# New Pics - Sept. 06, 2005



## TAWhatley (Mar 6, 2001)

It's been a while since I bombarded you all with pictures, so here ya go:

http://www.rims.net/2005Sep06/

Terry


----------



## Garye (Feb 20, 2005)

All the pix are absolutely adorable but I love Chuckie's the most. It's amazing how you're able to rescue so many animals and I must say that I personally appreciate that you are able to do so and do it so well.

I was afraid my favorite feral, Garye, had been attacked because I hadn't seen her in two weeks. Then today she popped up again like as if nothing had happened. I was relieved. I love that pigeon! I would miss her terribly if she were gone for good.

I don't know if she was pregnant or why she had been missing for so long but she came back! Just as plump and as healthy as a feral can be I guess.


----------



## Lin Hansen (Jan 9, 2004)

Garye,

I'm glad Garye showed up. I think those of us who look after the ferals always seem to have a few favorites and I know how it feels when they go missing. You always think the worst. Glad Garye just took a little vacation.

Terry - great pictures, as always. Thanks for sharing.

Linda


----------



## Garye (Feb 20, 2005)

That bird is ALWAYS taking vacations! Takes more vacations than I do! Has me worried sick over her and then she pops up out of nowhere like nothing happened - looking even fatter than she was before.
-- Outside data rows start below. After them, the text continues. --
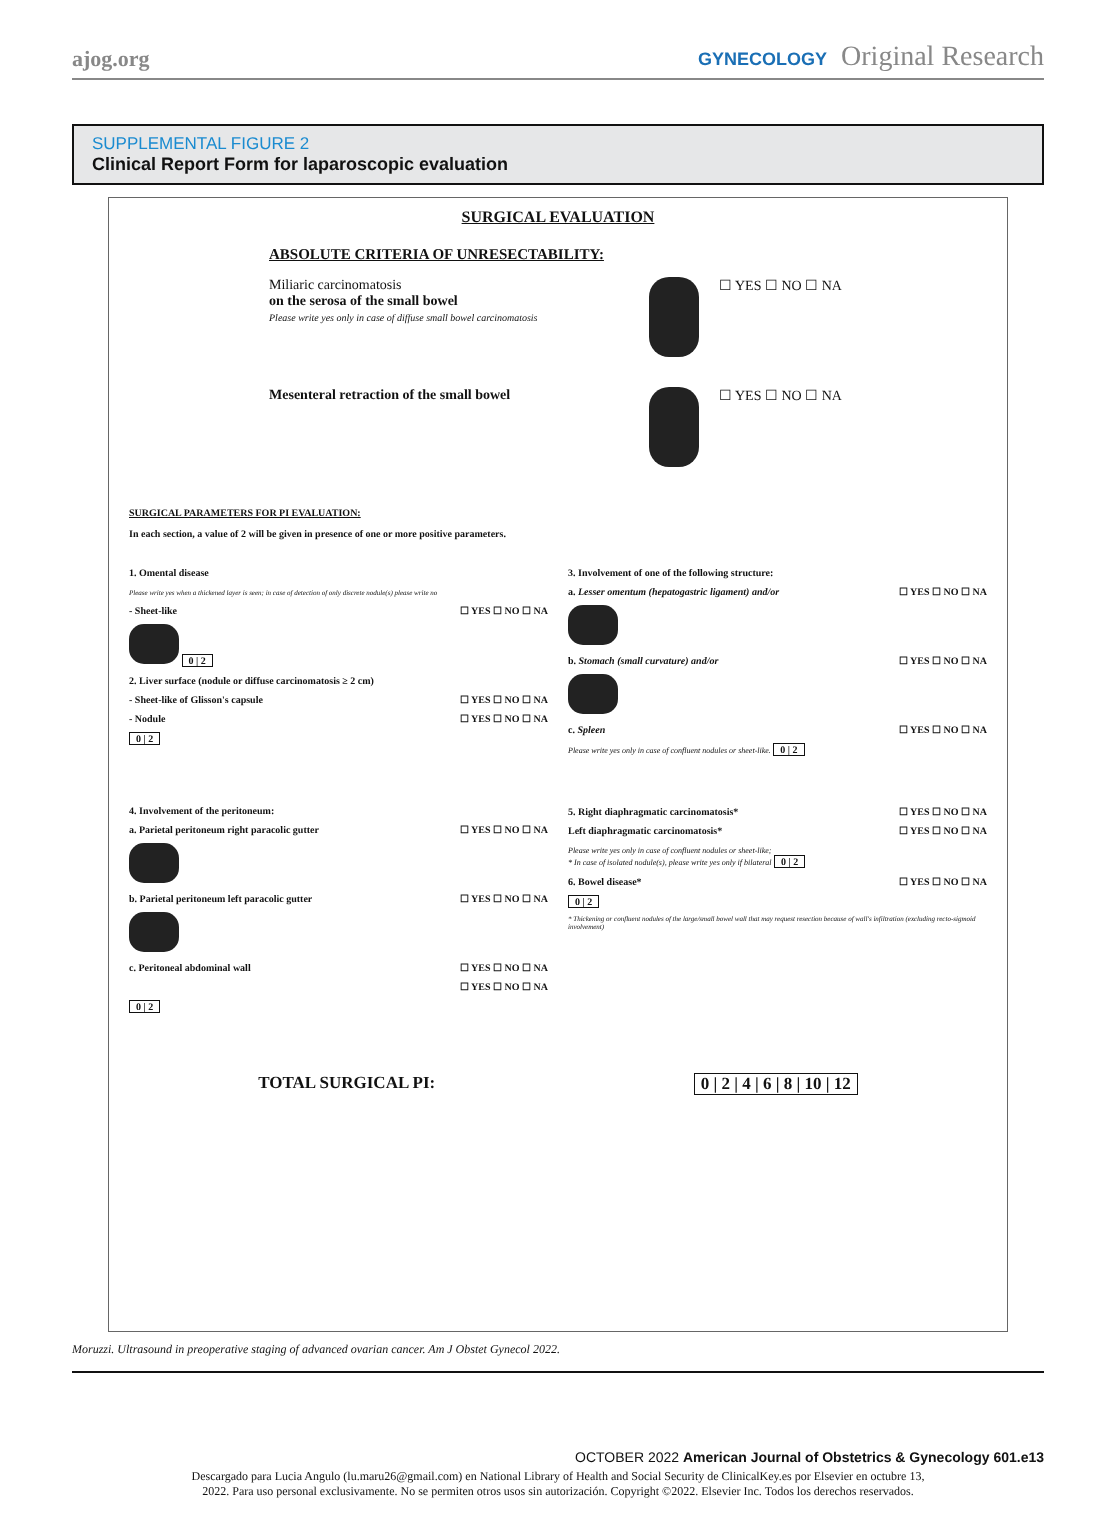ajog.org
GYNECOLOGY Original Research
SUPPLEMENTAL FIGURE 2
Clinical Report Form for laparoscopic evaluation
SURGICAL EVALUATION
ABSOLUTE CRITERIA OF UNRESECTABILITY:
Miliaric carcinomatosis
on the serosa of the small bowel
Please write yes only in case of diffuse small bowel carcinomatosis
☐ YES ☐ NO ☐ NA
Mesenteral retraction of the small bowel ☐ YES ☐ NO ☐ NA
SURGICAL PARAMETERS FOR PI EVALUATION:
In each section, a value of 2 will be given in presence of one or more positive parameters.
1. Omental disease
Please write yes when a thickened layer is seen; in case of detection of only discrete nodule(s) please write no
- Sheet-like ☐ YES ☐ NO ☐ NA
0 | 2
2. Liver surface (nodule or diffuse carcinomatosis ≥ 2 cm)
- Sheet-like of Glisson's capsule ☐ YES ☐ NO ☐ NA
- Nodule ☐ YES ☐ NO ☐ NA
0 | 2
4. Involvement of the peritoneum:
a. Parietal peritoneum right paracolic gutter ☐ YES ☐ NO ☐ NA
b. Parietal peritoneum left paracolic gutter ☐ YES ☐ NO ☐ NA
c. Peritoneal abdominal wall ☐ YES ☐ NO ☐ NA
☐ YES ☐ NO ☐ NA
0 | 2
3. Involvement of one of the following structure:
a. Lesser omentum (hepatogastric ligament) and/or ☐ YES ☐ NO ☐ NA
b. Stomach (small curvature) and/or ☐ YES ☐ NO ☐ NA
c. Spleen ☐ YES ☐ NO ☐ NA
Please write yes only in case of confluent nodules or sheet-like. 0 | 2
5. Right diaphragmatic carcinomatosis* ☐ YES ☐ NO ☐ NA
Left diaphragmatic carcinomatosis* ☐ YES ☐ NO ☐ NA
Please write yes only in case of confluent nodules or sheet-like;
* In case of isolated nodule(s), please write yes only if bilateral 0 | 2
6. Bowel disease* ☐ YES ☐ NO ☐ NA
0 | 2
* Thickening or confluent nodules of the large/small bowel wall that may request resection because of wall's infiltration (excluding recto-sigmoid involvement)
TOTAL SURGICAL PI: 0 | 2 | 4 | 6 | 8 | 10 | 12
Moruzzi. Ultrasound in preoperative staging of advanced ovarian cancer. Am J Obstet Gynecol 2022.
OCTOBER 2022 American Journal of Obstetrics & Gynecology 601.e13
Descargado para Lucia Angulo (lu.maru26@gmail.com) en National Library of Health and Social Security de ClinicalKey.es por Elsevier en octubre 13,
2022. Para uso personal exclusivamente. No se permiten otros usos sin autorización. Copyright ©2022. Elsevier Inc. Todos los derechos reservados.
I don't know where she goes, but she sure does some good eating there.


----------



## Reti (Jul 20, 2003)

Adorable babies, Terry.
Thanks for sharing the pics. I so enjoy them.

Reti


----------



## Skyeking (Jan 17, 2003)

Terry,

Those birds are absolutely beautiful. Elvee is quite the gorgious one. 

What a stud Chuckie is! I love the ferals and see the resemblences and difference between my domestics and them. I have a great respect for them, since Reti's guests came to visit, as well as that hunk of hers Tiny...he is a quite handsome! My Skye & the gang are such a spoiled brats, they have everything they need, while the ferals have to struggle to find food and clean water.

Your ringnecks are so beautiful and look quite content.

....and the ducklings..too cute! 

I'm glad the hawk attacked pigeon is in the comfort of your care, hope he does well.


----------



## TAWhatley (Mar 6, 2001)

Thanks everyone! The lovely little EllVee is one of Phil's rescues (pdpbison). S/he had a badly mangled wing that has undergone a partial amputation. S/he and the pigeon with no eyeballs were in a group of pigeons that Phil kindly brought over from Las Vegas, and since these two needed special care, they ended up with me.

Terry


----------



## Skyeking (Jan 17, 2003)

Thank you, Terry.

I'm greatful those "special needs" pigeons are in your loving and capable hands.


----------



## Maggie-NC (Jun 22, 2005)

Terry, thanks so much for these pictures. I think they are wonderful. It would be hard to pick the best but, of course, my heart belongs to the new little baby pigeon. maggie


----------



## TAWhatley (Mar 6, 2001)

Thanks Maggie! Yes, that little black pigeon is very special indeed. S/he is being the "buddy bird" for the little yellow duckling right now. The Mama Muscovy would not accept the little duckling nor would the larger ducklings (Eddie and his friends). Poor little thing was peeping and peeping and peeping and so lonely and distressed. Since baby pij did learn to eat yesterday it's been a fairly calm companion to the duckling and both seem content at this point. I am considering ducklingnapping one of Mama Muscovy's babies to keep with the little Pekin, but for now, the little black pigeon is doing a fine job as a companion "fuzzy".

Terry


----------



## TerriB (Nov 16, 2003)

Thanks for sharing the great photos! That hawk attack bird looks young - hope the recovery is unevenful. Love that duckling giving you the "withering look"!


----------